You hardly think there’s much anyone can say about Apple’s Snow Leopard that hasn’t been said over and over again, almost to the point of excessiveness in recent days. Starting with the favored members of the media who contributed their words of wisdom, and extending to individual bloggers around the world, it seems almost every respectable publication, and some other than respectable, has had something to say on the subject.
Now it’s a sure thing that a lot of people have been working with Snow Leopard for weeks and perhaps months. That includes Apple’s registered developers and, of course, the folks who wrote books on the subject that have just been released, or will be shortly. So now it can be told, but I won’t spend half this review writing about the features you already know about, or you can find described at Apple’s site in exquisite detail. I don’t believe in wasting your time.

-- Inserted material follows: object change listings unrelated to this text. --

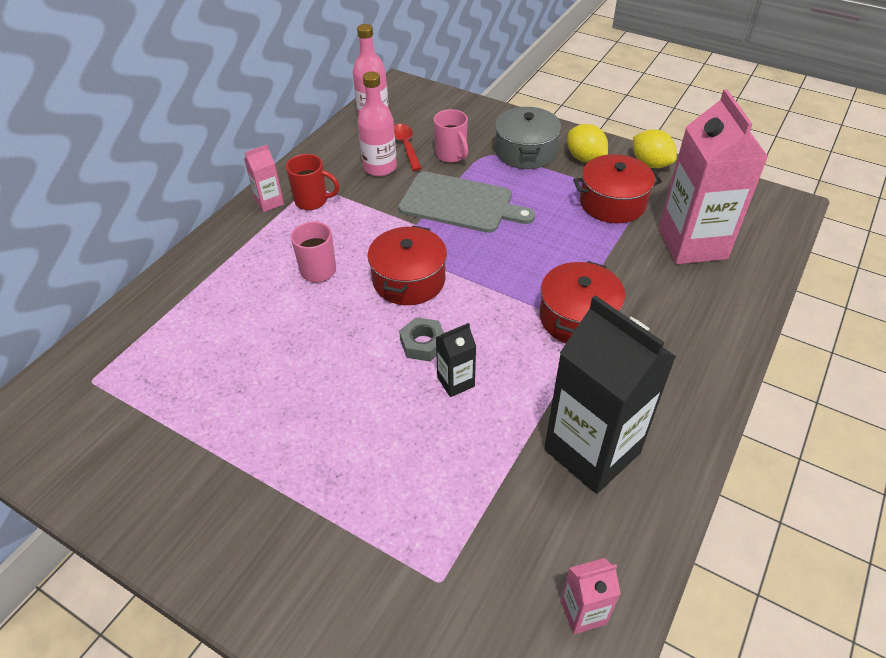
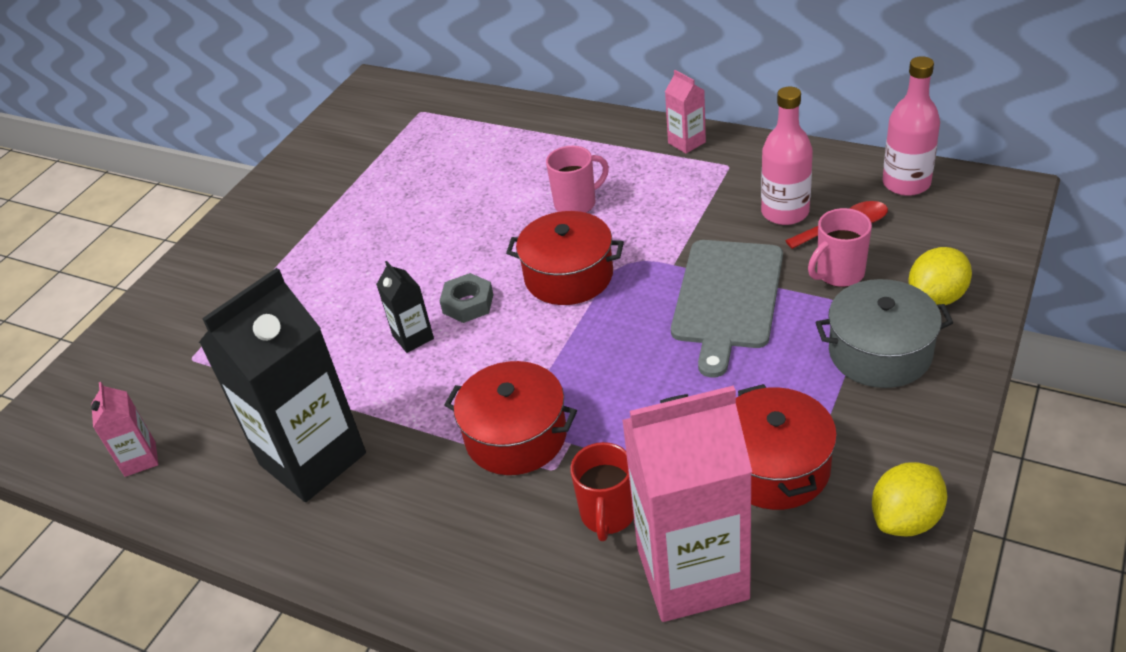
camera: 90 degrees right, 5 degrees down
(312, 201) = (698, 173): red mug -> red mug (607, 515)
(585, 158) = (888, 427): yellow lemon -> yellow lemon (936, 297)

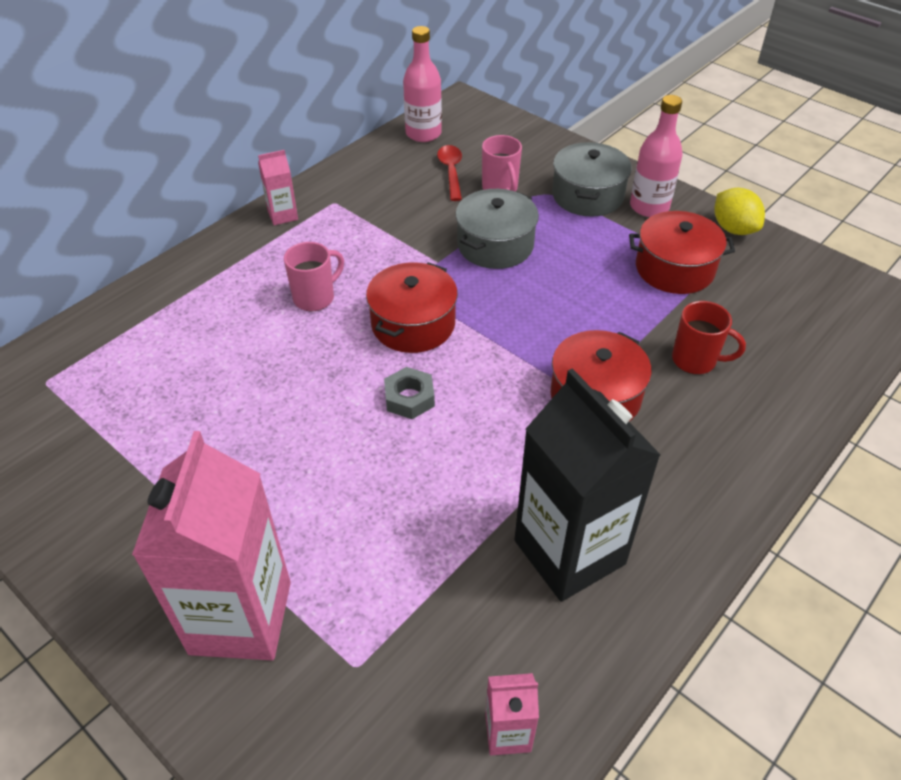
camera: 80 degrees left, 5 degrees up
(413, 337) = (434, 447): black carton -> none
(576, 204) = (315, 298): pink mug -> pink mug turned 60 degrees clockwise
(692, 573) = (758, 330): pink carton -> pink carton (241, 617)
(727, 298) = (495, 245): grey cutting board -> grey pot
(785, 212) = (415, 192): pink bottle -> pink bottle (649, 207)
(936, 297) = (547, 159): yellow lemon -> none

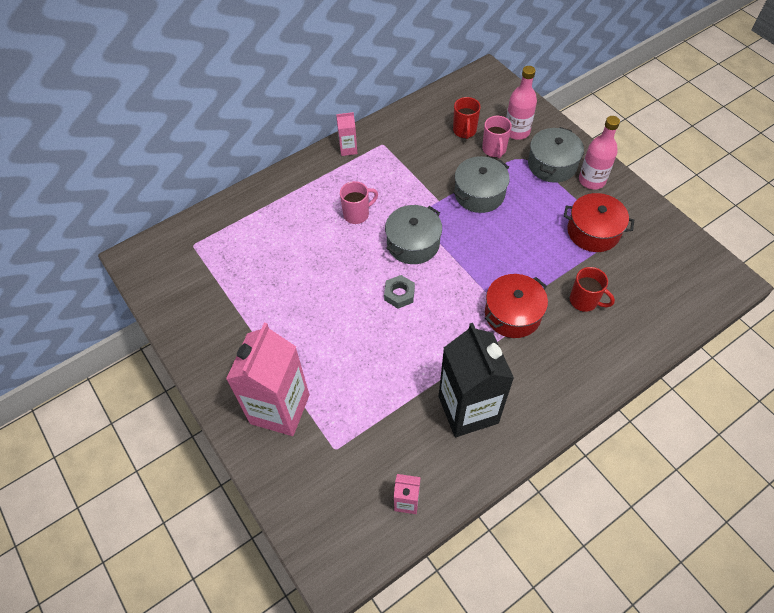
camera: 15 degrees right, 10 degrees up
(413, 324) = (413, 243): red pot -> grey pot
(423, 133) = (453, 96): pink bottle -> pink bottle (517, 131)
(451, 172) = (464, 131): red spoon -> red mug
(733, 229) = (644, 207): yellow lemon -> none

As a cleanup release, Snow Leopard acquits itself nicely, thank you. Unlike most operating system upgrades, which excrete evidence of excessive bloat, Apple decided that it wanted to take stock of the situation, fix what ailed the operating system and build a secure foundation for the future. That, indeed, may take us through to Mac OS 11 and beyond, assuming they all bear the reasonably standard Mac OS numbering scheme.

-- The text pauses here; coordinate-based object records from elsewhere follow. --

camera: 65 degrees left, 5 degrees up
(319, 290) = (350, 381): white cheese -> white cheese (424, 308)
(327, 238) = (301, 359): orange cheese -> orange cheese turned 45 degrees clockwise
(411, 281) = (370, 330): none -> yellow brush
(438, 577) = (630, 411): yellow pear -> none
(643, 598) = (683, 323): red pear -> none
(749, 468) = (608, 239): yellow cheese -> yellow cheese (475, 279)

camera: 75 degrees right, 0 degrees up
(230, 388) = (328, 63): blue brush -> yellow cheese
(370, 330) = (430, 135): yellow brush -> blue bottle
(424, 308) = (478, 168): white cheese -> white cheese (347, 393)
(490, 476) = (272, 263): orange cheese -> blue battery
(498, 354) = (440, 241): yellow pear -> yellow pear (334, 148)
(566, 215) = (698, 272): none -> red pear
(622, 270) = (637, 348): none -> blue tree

It’s clear that Apple rethought the installation process carefully, because they’ve refined it to the nth degree. For most of you, all you need do is put the Snow Leopard DVD in your Mac’s drive (or a shared drive if you’re using, for example, a MacBook Air) and, when the disc mounts simply launch the Installer and begin the setup process. The Archive & Install routine that power users demanded is no longer present, although you can still wipe the drive, install Leopard and restore your files via Apple’s Migration Assistant or your preferred backup tool.